By Mutunga Lamin ’21
“Christmas is the season of giving.” Although this saying seemingly played on repeat during my childhood, I never fully internalized the message, as I was always on the receiving end of holiday giving.
The truth is that people often struggle to empathize with or understand the perspectives and decisions of those whose lives differ from their own. That is one of the reasons why I could never fathom the possibility of an absence of gifts on Christmas morning because I had never woken up to a tree with no presents under it. My parents would persistently remind me of how fortunate I was, but it never resonated with me as a young child.
As I grew older, changing my perspective on holiday giving became essential for my long term growth. I began to see the world through a wider lens. I understood the importance and, moreover, the joy that comes with not only receiving gifts but giving them as well.
For the first time, I made it a priority to ask my friends and family exactly what they wanted for the holidays.

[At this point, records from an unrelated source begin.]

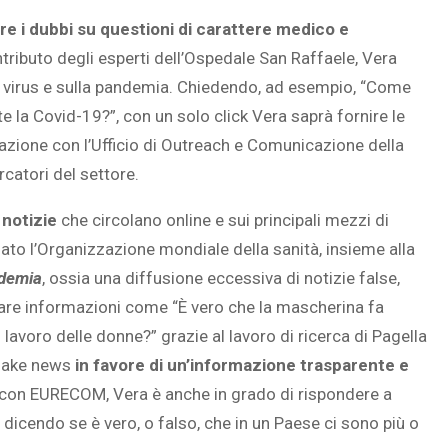
ire i dubbi su questioni di carattere medico e
ntributo degli esperti dell’Ospedale San Raffaele, Vera
 virus e sulla pandemia. Chiedendo, ad esempio, “Come
SOVRAPPESO E OBESIT
e la Covid-19?”, con un solo click Vera saprà fornire le
À CEREBRALE
INFANTILE ASSOCIATI A
orazione con l’Ufficio di Outreach e Comunicazione della
ELODIE CHE LE
ASSENZA DI FIGLI IN ET
rcatori del settore.
IMMAGINANO
ADULTA
 notizie
che circolano online e sui principali mezzi di
to l’Organizzazione mondiale della sanità, insieme alla
odemia
, ossia una diffusione eccessiva di notizie false,
ficare informazioni come “È vero che la mascherina fa
 lavoro delle donne?” grazie al lavoro di ricerca di Pagella
e fake news
in favore di un’informazione trasparente e
e con EURECOM, Vera è anche in grado di rispondere a
dicendo se è vero, o falso, che in un Paese ci sono più o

For the first time, I was able to truly empathize with the “season of giving” that had seemed absurd to me when I was solely on the receiving end of all that Christmas had to offer. For the first time, I appreciated the research, time, and genuine love that went into each gift I gave. It became second nature to me, to the point that it was rather tempting to judge people who only receive gifts like I once did.
I hope that anyone reading this will attempt to see beyond themselves and beyond the receiving end of the holiday season. Make a point to hold yourself to the “season of giving,” whether it comes in the form of time, money, love, or even just a smile as you pass someone in the street.